Hingga Jumat (2/1/2026) pukul 09.40 WIB, BNPB mencatat jumlah korban meninggal dunia mencapai 1.157 jiwa, sementara 165 orang lainnya dilaporkan hilang. Selain itu, bencana ini juga memaksa 381.100 warga mengungsi ke lokasi yang lebih aman.
“Jumlah korban meninggal 1.157 jiwa, hilang 165 jiwa, dan total mengungsi 381.100 jiwa,” demikian keterangan resmi BNPB dalam dashboard yang dipantau pada Jumat pagi.
Berdasarkan data tersebut, korban meninggal terbanyak tercatat di Aceh dengan 530 jiwa, disusul Sumatera Utara sebanyak 365 jiwa, dan Sumatera Barat 262 jiwa. Proses pencarian dan evakuasi korban masih terus dilakukan oleh tim gabungan di sejumlah daerah terdampak.

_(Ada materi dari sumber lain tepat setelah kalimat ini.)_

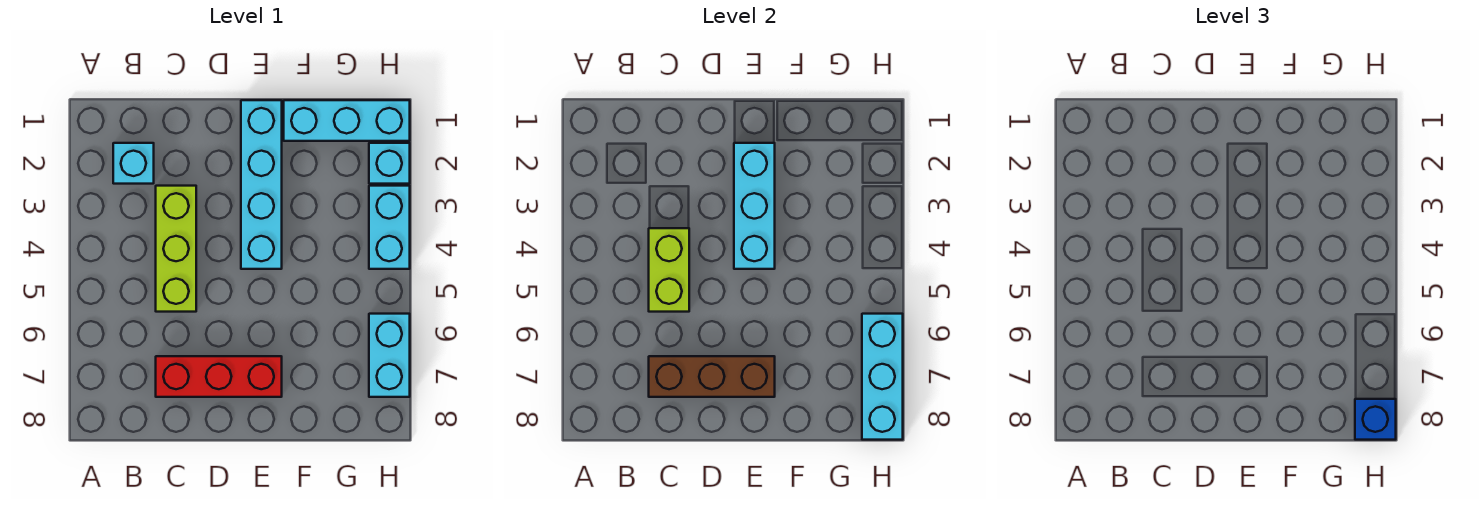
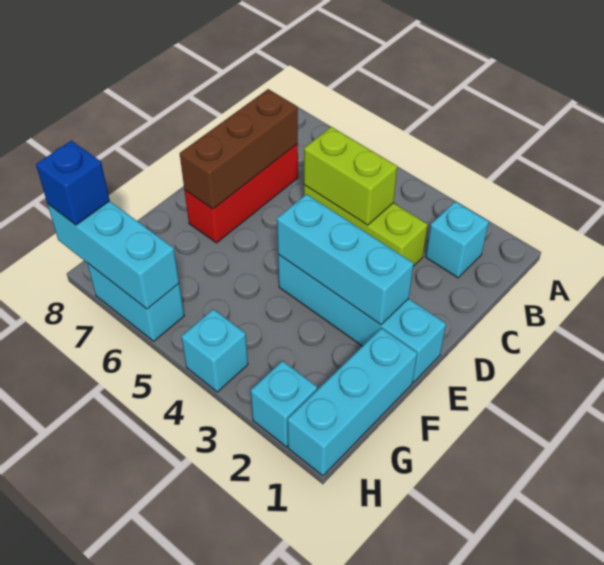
cyan 1x2 brick [369,186,410,269] -> cyan 1x1 brick [181,309,248,392]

Selain korban jiwa, BNPB juga melaporkan kerusakan signifikan pada infrastruktur dan permukiman warga. Total terdapat 52 kabupaten/kota yang terdampak bencana banjir bandang dan longsor di tiga provinsi tersebut.
Sebanyak 166.925 unit rumah dilaporkan mengalami kerusakan, dengan rincian 53.555 rumah rusak berat, 41.925 rumah rusak sedang, dan 71.445 rumah rusak ringan. Kerusakan juga terjadi pada fasilitas umum dan layanan publik.

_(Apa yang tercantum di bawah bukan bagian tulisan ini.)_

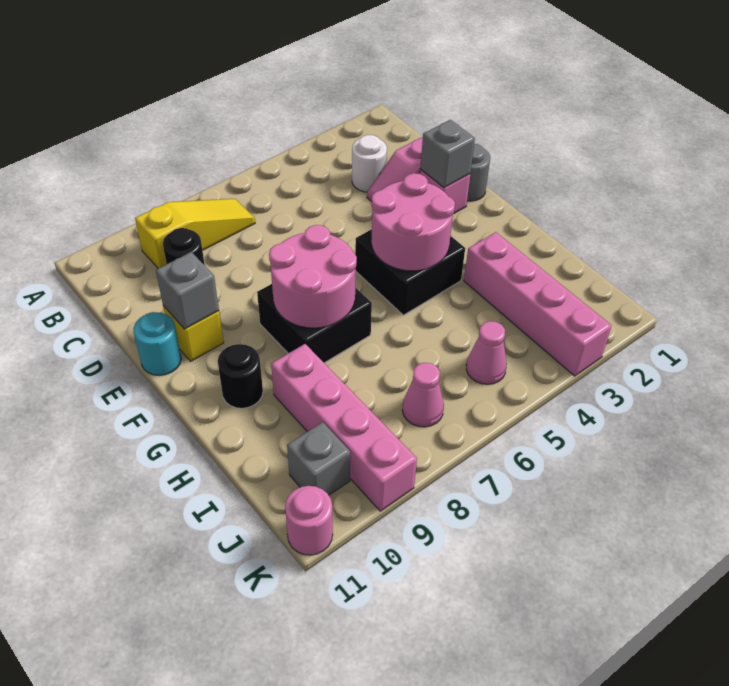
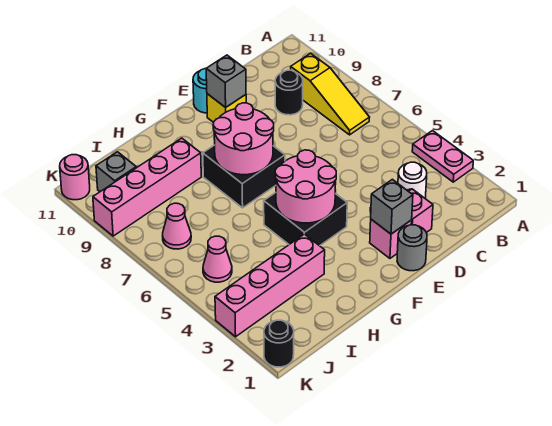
none -> pink 1x2 plate [412,131,473,182]
black 1x1 round brick [218,344,263,408] -> black 1x1 round brick moved to [264,320,294,367]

BNPB mencatat 215 fasilitas kesehatan, 3.188 fasilitas pendidikan, serta 803 rumah ibadah mengalami kerusakan. Selain itu, bencana ini menyebabkan 34 jembatan terputus dan 81 ruas jalan rusak atau tidak dapat dilalui, sehingga menghambat distribusi bantuan dan mobilitas warga.
BNPB bersama pemerintah daerah dan instansi terkait terus mengerahkan upaya penanganan darurat, termasuk evakuasi korban, pendistribusian logistik, serta pemulihan akses transportasi di wilayah terdampak.